● **PASSAGE**:

******************************

A critical component of an institution's commitment to access is its orientation toward transfer students. A recent research work by the Ford Family Foundation in Oregon highlights key findings about the state of transfer admissions and attainment in Oregon, and provides us a glimpse of historical data.

You can read the full report in .pdf format here.

I asked whether I could get the data cited in the report, and was happy to get it, and to pull the details into a visualization, below.  I've included just the four-year, public destination universities, although you can use the filters to select any set of four-year institutions in Oregon.  Similarly, I've included only the largest community colleges, but you can feel free to change that selection as well.

One of the problems with graduation rate data is the long time between inputs and outputs, so you should understand what this shows.  The intersection of a community college column and a four-year university row shows the number of transfers in the time period indicated (see next paragraph).  The color of the box shows the graduation rate of those students:  Gold is higher and purple is lower.

The analysis sample for the ODE model included Oregon public high school graduates whose first college enrollment was during the fall between 2006 and 2012, at  Oregon community colleges and universities,  who transferred to a four-year institution within six years of their first college enrollment, resulting in an analysis sample of 13,974 transfer students.

Of course, graduation rates, as I've often written on my Higher Ed Data Stories blog, are not always a sign of how well a university does in the educational process; they are often a function of inputs.  And we know that transfer students often arrive with many more obstacles to graduation than traditional students who enroll right out of high school.  So what this report may show us is just how much we have to re-think how we can help knock down those obstacles.

We'll keep thinking about it Out Here in Oregon.

******************************

● **RECORDS FOR THE EXERCISE**:

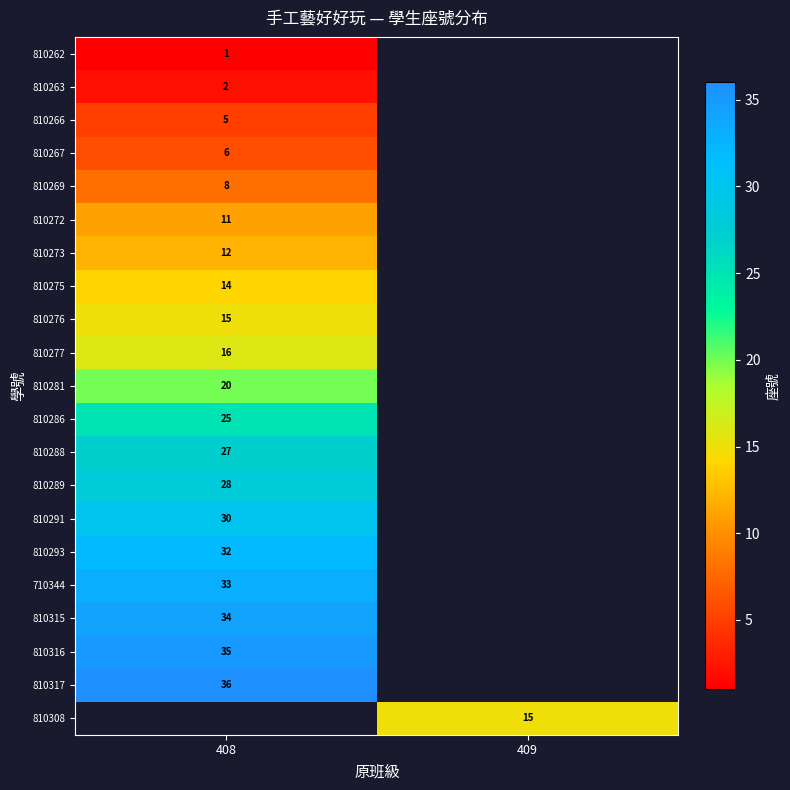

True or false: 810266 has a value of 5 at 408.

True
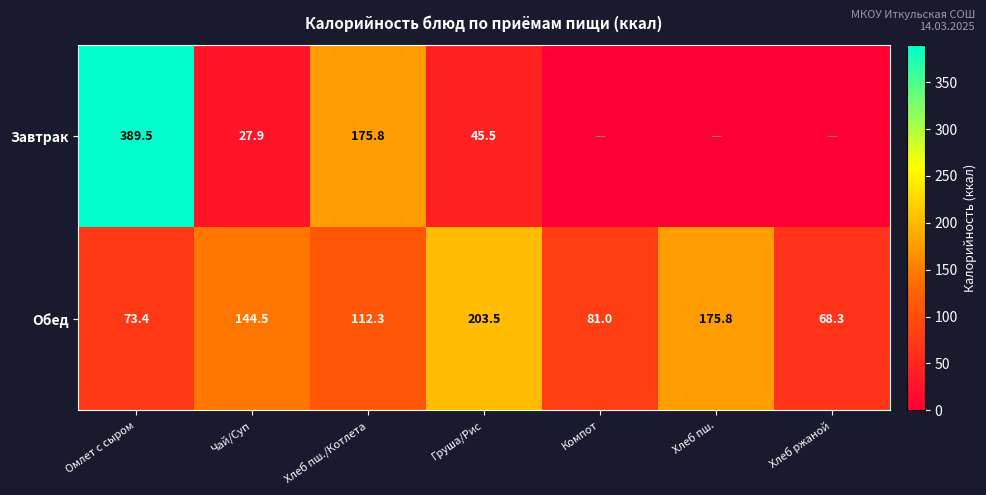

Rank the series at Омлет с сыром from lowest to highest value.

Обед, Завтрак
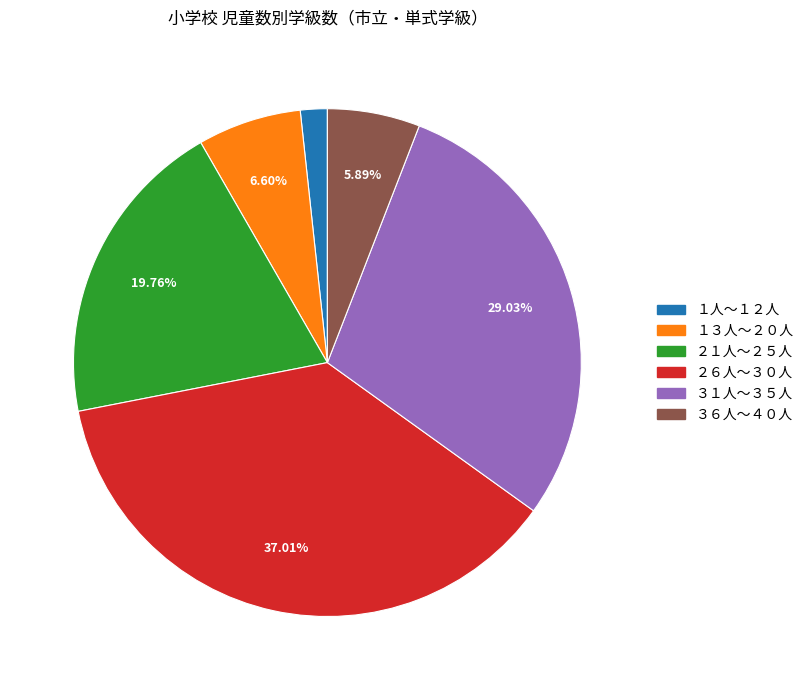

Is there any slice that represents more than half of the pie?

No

******************************

● **QUESTIONS**:
**a)** In the passage on Oregon transfer students, how many students were in the analysis sample?
**b)** List every line of the records that contains the string "True", matching case exactly.
The records are unrelated to the passage on Oregon transfer students.

● **ANSWERS TO EACH TASK**:
**a)** 13,974 transfer students.

**b)**
True or false: 810266 has a value of 5 at 408.
True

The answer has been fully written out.